### YOUR OBJECTIVE
Word for word, copy the line containing "2.采集时间： 2022年5月13日前" and each line after it in the records below, ending with the last line.

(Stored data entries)
Start of Block

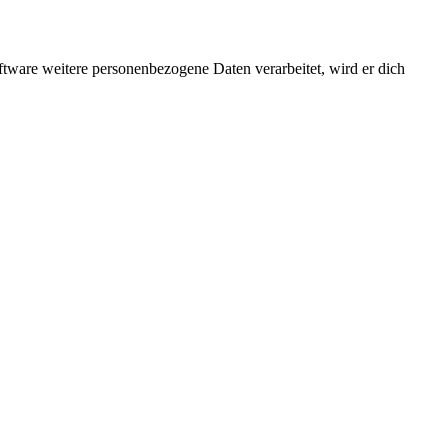
ftware weitere personenbezogene Daten verarbeitet, wird er dich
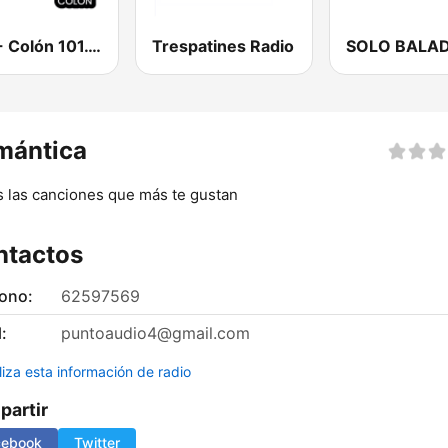
CPR - Colón 101.1 FM
Trespatines Radio
SOLO BALA
mántica
 las canciones que más te gustan
ntactos
fono:
62597569
:
puntoaudio4@gmail.com
liza esta información de radio
artir
cebook
Twitter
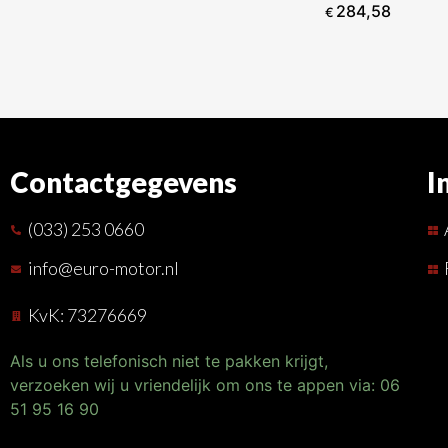
284,58
€
Contactgegevens
I
(033) 253 0660
info@euro-motor.nl
KvK: 73276669
Als u ons telefonisch niet te pakken krijgt,
verzoeken wij u vriendelijk om ons te appen via: 06
51 95 16 90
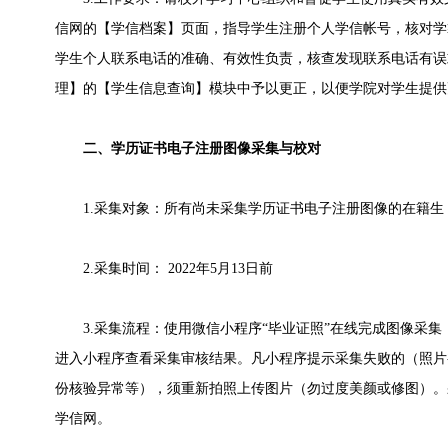
信网的【学信档案】页面，指导学生注册个人学信帐号，核对学
学生个人联系电话的准确、有效性负责，核查发现联系电话有误
理】的【学生信息查询】模块中予以更正，以便学院对学生提供
二、学历证书电子注册图像采集与校对
1.采集对象：所有尚未采集学历证书电子注册图像的在籍生（
2.采集时间： 2022年5月13日前
3.采集流程：使用微信小程序“毕业证照”在线完成图像采集（
进入小程序查看采集审核结果。凡小程序提示采集失败的（照片
份核验异常等），须重新拍照上传图片（勿过度美颜或修图）。
学信网。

End of Block

### WRITTEN SOLUTION
2.采集时间： 2022年5月13日前
3.采集流程：使用微信小程序“毕业证照”在线完成图像采集（
进入小程序查看采集审核结果。凡小程序提示采集失败的（照片
份核验异常等），须重新拍照上传图片（勿过度美颜或修图）。
学信网。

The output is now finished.